Parcel bomb blasts in the Chilean and Swiss embassies in Rome injured two staffers on Thursday, officials said, as Italian prosecutors opened an inquiry for a suspected "attack with terrorist aims."
Checks are currently under way in all the embassies in Rome after the blasts and the city's mayor said emergency services were on alert.
"This is a wave of terrorism against the embassies. It's more worrying than a single attack," Gianni Alemanno told reporters.
"International lines of inquiry are being followed," Alemanno said, without giving further details.
The Corriere della Sera newspaper quoted investigators as saying that one of the main lines of inquiry was on "anarchist circles of the eco-terrorist movement."
Another possibility mentioned by investigators is that the Swiss embassy attack "was organized by insurgent anarchist groups," the newspaper reported.
The Swiss mail worker who opened the first package was seriously wounded, while the Chilean embassy staffer is not reported to be badly injured.
"A device hidden inside a package exploded in the embassy ... at midday (1100 GMT)," the Swiss embassy said in a statement.
"The postal worker's hands were injured and he was immediately taken to hospital," it added.
The embassy said there had been no claim of responsibility.
Reports said the injured man was a 53-year-old Swiss national and he risks the amputation of one or both his hands but his life is not in danger.
Police, firemen and bomb disposal experts could be seen on the Swiss embassy grounds, located north of Rome's city center.
Emergency services were also at the Chilean embassy near Villa Borghese.
The ANSA news agency reported that a third unexploded bomb was later found at the Ukrainian embassy, but a police spokesman told Agence France Presse it was a false alarm.
"We express full solidarity with the Swiss ambassador and all diplomatic staff, targeted by a deplorable act of violence that merits the firmest condemnation," Italian Foreign Minister Franco Frattini said in a statement.

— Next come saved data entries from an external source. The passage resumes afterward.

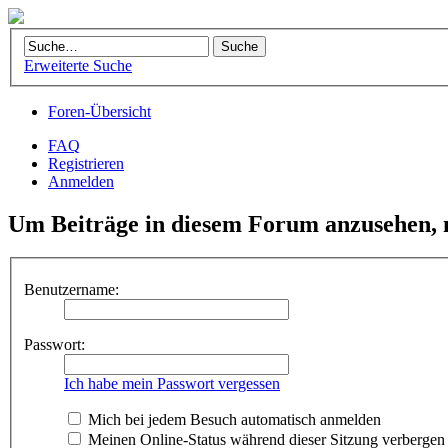
Erweiterte Suche
Foren-Übersicht
FAQ
Registrieren
Anmelden
Um Beiträge in diesem Forum anzusehen, m
Benutzername:
Passwort:
Ich habe mein Passwort vergessen
Mich bei jedem Besuch automatisch anmelden
Meinen Online-Status während dieser Sitzung verbergen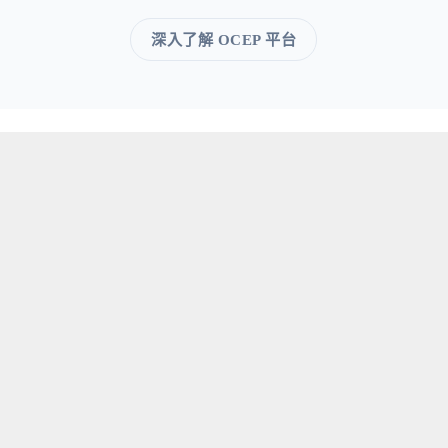
深入了解 OCEP 平台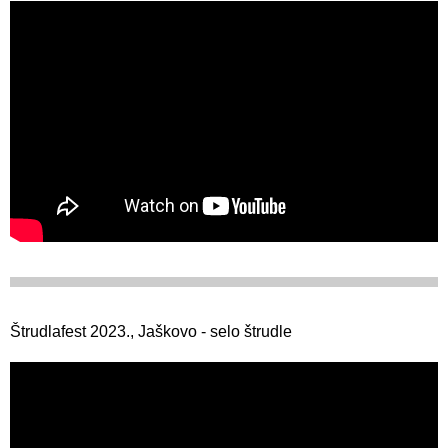
Štrudlafest 2023., Jaškovo - selo štrudle​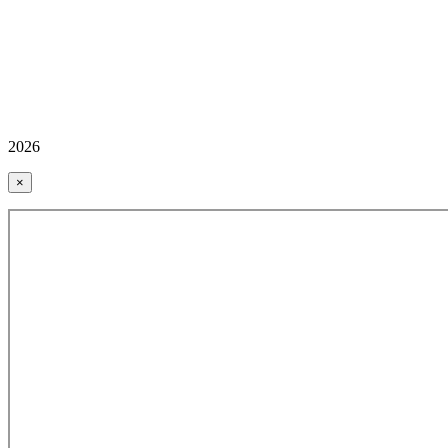
2026
×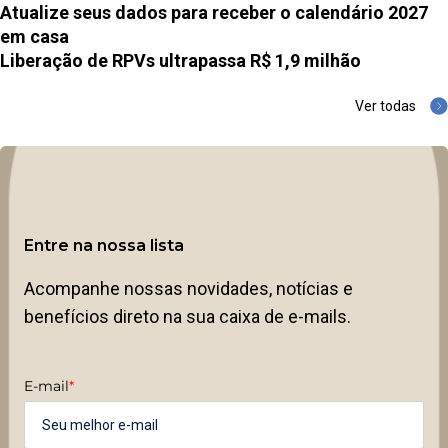
Atualize seus dados para receber o calendário 2027
em casa
Liberação de RPVs ultrapassa R$ 1,9 milhão
Ver todas
Entre na nossa lista
Acompanhe nossas novidades, notícias e
benefícios direto na sua caixa de e-mails.
E-mail
*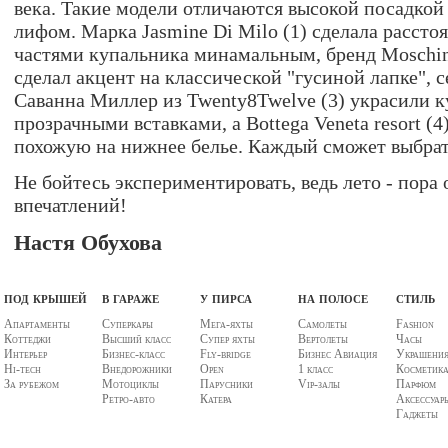
века. Такие модели отличаются высокой посадко
лифом. Марка Jasmine Di Milo (1) сделала рассто
частями купальника минамальным, бренд Moschin
сделал акцент на классической "гусиной лапке", 
Саванна Миллер из Twenty8Twelve (3) украсили 
прозрачными вставками, а Bottega Veneta resort (4
похожую на нижнее белье. Каждый сможет выбрать
Не бойтесь экспериментировать, ведь лето - пора
впечатлений!
Настя Обухова
под крышей
в гараже
у пирса
на полосе
стиль
Апартаменты
Суперкары
Мега-яхты
Самолеты
Fashion
Коттеджи
Высший класс
Супер яхты
Вертолеты
Часы
Интерьер
Бизнес-класс
Fly-bridge
Бизнес Авиация
Украшени
Hi-tech
Внедорожники
Open
1 класс
Косметик
За рубежом
Мотоциклы
Парусники
Vip-залы
Парфюм
Ретро-авто
Катера
Аксессуар
Гаджеты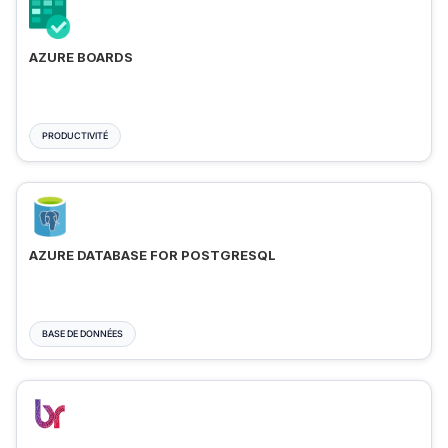
AZURE BOARDS
PRODUCTIVITÉ
AZURE DATABASE FOR POSTGRESQL
BASE DE DONNÉES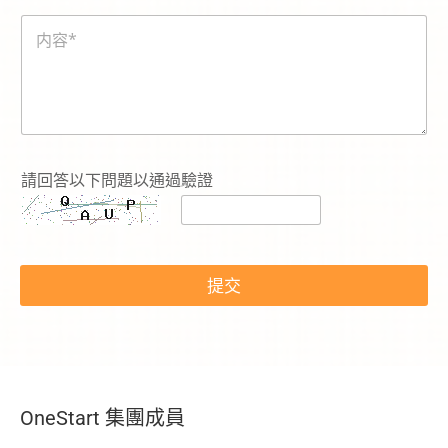
碼
内
*
容
*
請回答以下問題以通過驗證
提交
OneStart 集團成員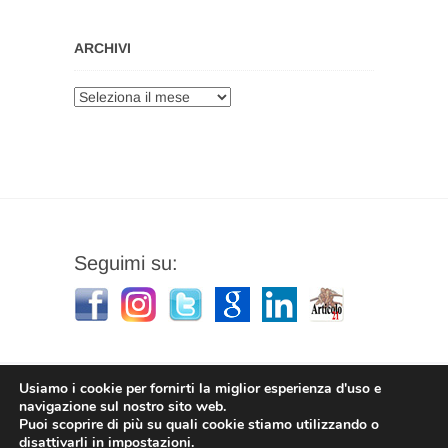
ARCHIVI
Archivi
Seguimi su:
Usiamo i cookie per fornirti la miglior esperienza d'uso e
navigazione sul nostro sito web.
Puoi scoprire di più su quali cookie stiamo utilizzando o
Stefano Corradino
|
Privacy Policy
| © 2026
disattivarli in
impostazioni
.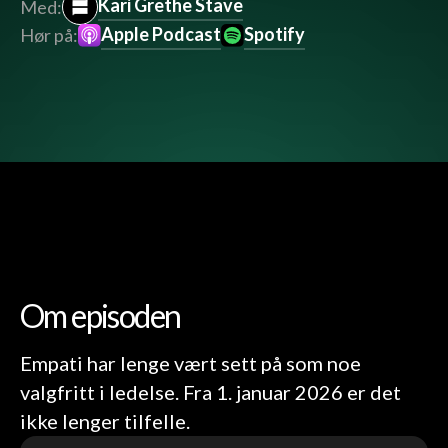
Kari Grethe Stave
Med:
Apple Podcast
Spotify
Hør på:
Om episoden
Empati har lenge vært sett på som noe
valgfritt i ledelse. Fra 1. januar 2026 er det
ikke lenger tilfelle.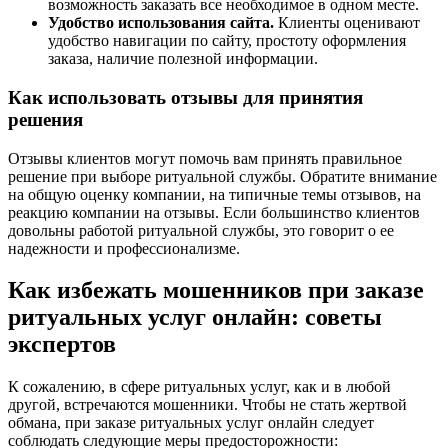
возможность заказать все необходимое в одном месте.
Удобство использования сайта.
Клиенты оценивают
удобство навигации по сайту, простоту оформления
заказа, наличие полезной информации.
Как использовать отзывы для принятия
решения
Отзывы клиентов могут помочь вам принять правильное
решение при выборе ритуальной службы. Обратите внимание
на общую оценку компании, на типичные темы отзывов, на
реакцию компании на отзывы. Если большинство клиентов
довольны работой ритуальной службы, это говорит о ее
надежности и профессионализме.
Как избежать мошенников при заказе
ритуальных услуг онлайн: советы
экспертов
К сожалению, в сфере ритуальных услуг, как и в любой
другой, встречаются мошенники. Чтобы не стать жертвой
обмана, при заказе ритуальных услуг онлайн следует
соблюдать следующие меры предосторожности: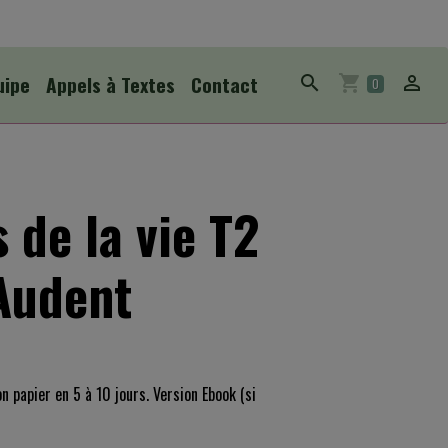
uipe
Appels à Textes
Contact
0
 de la vie T2
'Audent
on papier en 5 à 10 jours. Version Ebook (si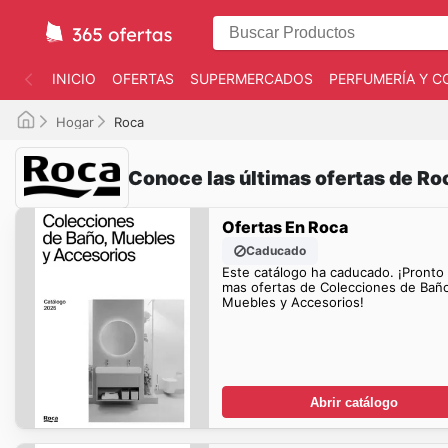
INICIO
OFERTAS
SUPERMERCADOS
PERFUMERÍA Y C
Hogar
Roca
Conoce las últimas ofertas de Ro
Ofertas En Roca
Caducado
Este catálogo ha caducado. ¡Pronto
mas ofertas de Colecciones de Bañ
Muebles y Accesorios!
Abrir catálogo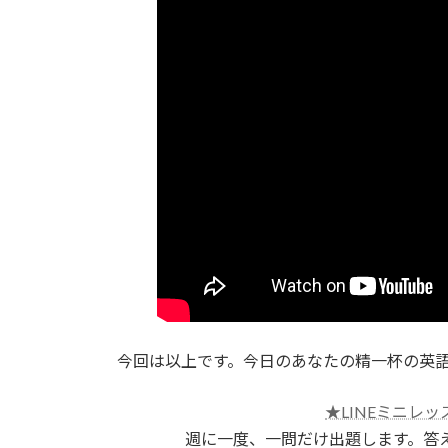
今回は以上です。今日のあなたの精一杯の英
★LINEミニレッ
週に一度、一問だけ出題します。答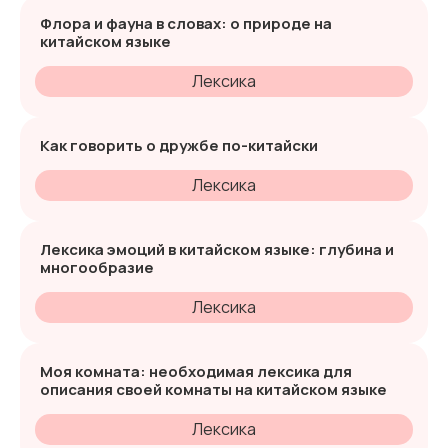
Флора и фауна в словах: о природе на
китайском языке
Лексика
Как говорить о дружбе по-китайски
Лексика
Лексика эмоций в китайском языке: глубина и
многообразие
Лексика
Моя комната: необходимая лексика для
описания своей комнаты на китайском языке
Лексика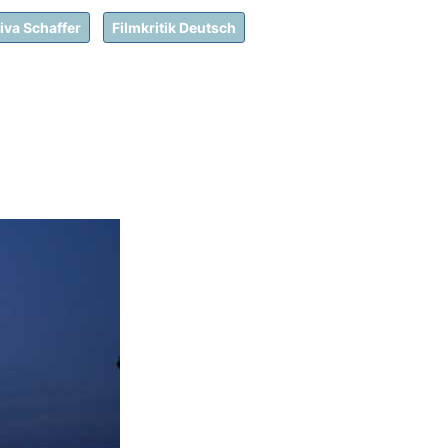
iva Schaffer
Filmkritik Deutsch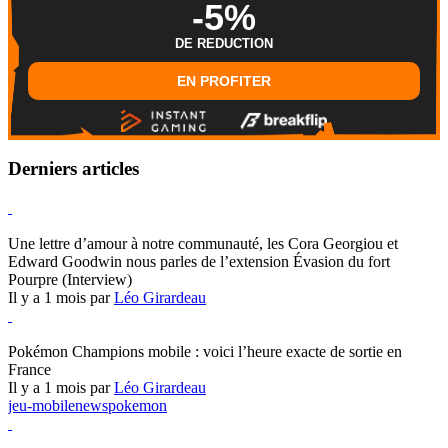
-5%
DE REDUCTION
EN PROFITER
Derniers articles
Hearthstone
Une lettre d’amour à notre communauté, les Cora Georgiou et
Edward Goodwin nous parles de l’extension Évasion du fort
Pourpre (Interview)
Il y a 1 mois par
Léo Girardeau
Pokémon Champions
Pokémon Champions mobile : voici l’heure exacte de sortie en
France
Il y a 1 mois par
Léo Girardeau
jeu-mobile
news
pokemon
World of Warcraft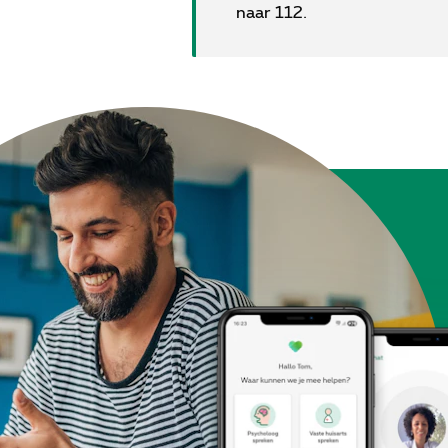
naar 112.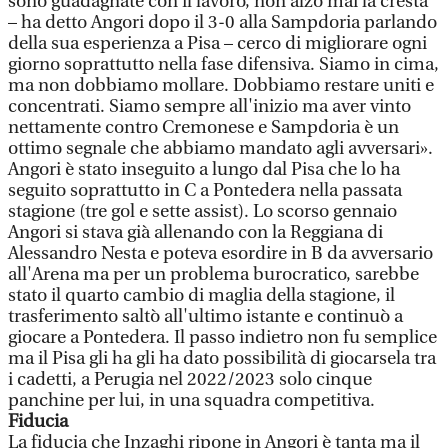
sono guadagnate con il lavoro, non alzo mai la cresta
– ha detto Angori dopo il 3-0 alla Sampdoria parlando
della sua esperienza a Pisa – cerco di migliorare ogni
giorno soprattutto nella fase difensiva. Siamo in cima,
ma non dobbiamo mollare. Dobbiamo restare uniti e
concentrati. Siamo sempre all'inizio ma aver vinto
nettamente contro Cremonese e Sampdoria è un
ottimo segnale che abbiamo mandato agli avversari».
Angori è stato inseguito a lungo dal Pisa che lo ha
seguito soprattutto in C a Pontedera nella passata
stagione (tre gol e sette assist). Lo scorso gennaio
Angori si stava già allenando con la Reggiana di
Alessandro Nesta e poteva esordire in B da avversario
all'Arena ma per un problema burocratico, sarebbe
stato il quarto cambio di maglia della stagione, il
trasferimento saltò all'ultimo istante e continuò a
giocare a Pontedera. Il passo indietro non fu semplice
ma il Pisa gli ha gli ha dato possibilità di giocarsela tra
i cadetti, a Perugia nel 2022/2023 solo cinque
panchine per lui, in una squadra competitiva.
Fiducia
La fiducia che Inzaghi ripone in Angori è tanta ma il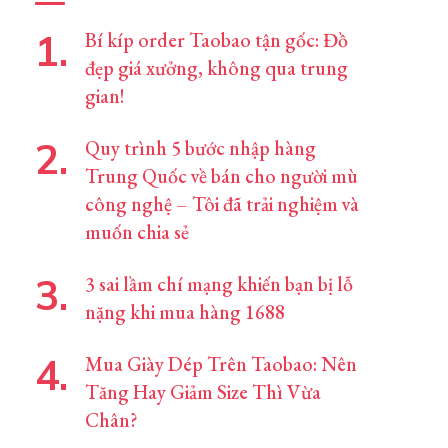
Bí kíp order Taobao tận gốc: Đồ
đẹp giá xưởng, không qua trung
gian!
Quy trình 5 bước nhập hàng
Trung Quốc về bán cho người mù
công nghệ – Tôi đã trải nghiệm và
muốn chia sẻ
3 sai lầm chí mạng khiến bạn bị lỗ
nặng khi mua hàng 1688
Mua Giày Dép Trên Taobao: Nên
Tăng Hay Giảm Size Thì Vừa
Chân?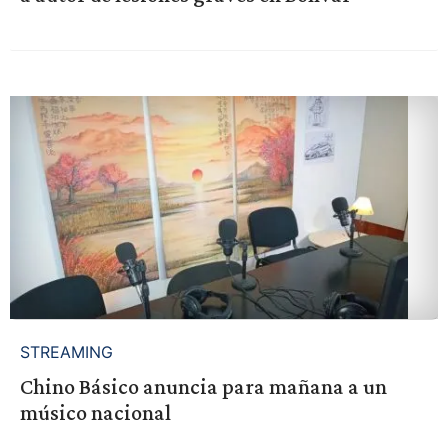
STREAMING
Chino Básico anuncia para mañana a un
músico nacional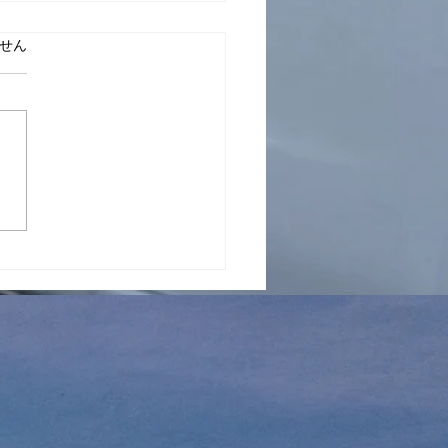
物質に惑わされない
ています。
せん
━━━━━━━━━━━━━
━━━━━ 金持ちみんな幸
いな。 金や物質なんていう
は、 仮相の存在で実相の存
ゃないんだから。 第二義的
生は どこまでいっても相対
んです。 多少の効果はある
ても程度問題で、 それ以上
ていかないんです。 人間を
し理解する認識のピントが
て焦点が狂っていると、 い
努力しても、 そうして幸い
になりそうな金ができても、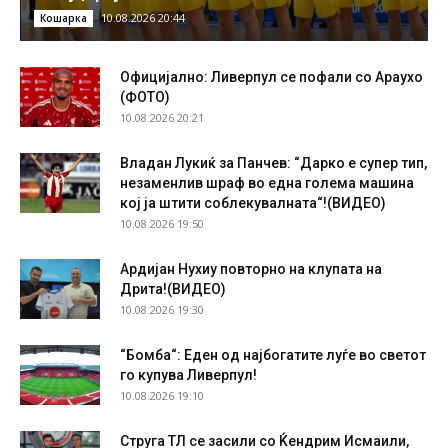
10.08.2026 20:44
Кошарка
Официјално: Ливерпул се пофали со Араухо
(ФОТО)
10.08.2026 20:21
Владан Лукиќ за Панчев: “Дарко е супер тип,
незаменлив шраф во една голема машина
кој ја штити соблекувалната“!(ВИДЕО)
10.08.2026 19:50
Ардијан Нухиу повторно на клупата на
Дрита!(ВИДЕО)
10.08.2026 19:30
“Бомба“: Еден од најбогатите луѓе во светот
го купува Ливерпул!
10.08.2026 19:10
Струга ТЛ се засили со Ќендрим Исмаили,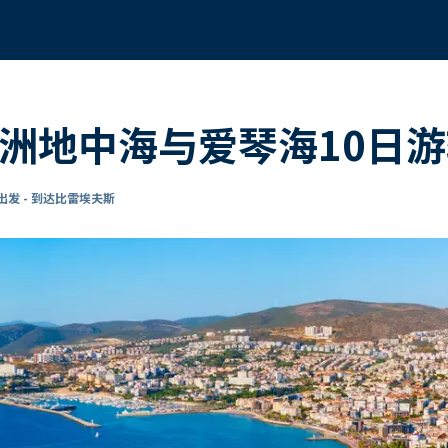
欧洲地中海与爱琴海10日
发 - 到达比雷埃夫斯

"We hope the injured embassy employee can make a full recovery," he said.
Earlier on Thursday there were two false bomb alerts at local government offices in Rome including one in the heart of the Italian capital.
Mayor Alemanno said there was no link between the alerts and the blasts.
A fake bomb -- with wires, an antenna and metal pipes stuffed with powder -- was also found on an empty train carriage in Rome's metro system on Tuesday in what police said may have been a threat ahead of protests in the city.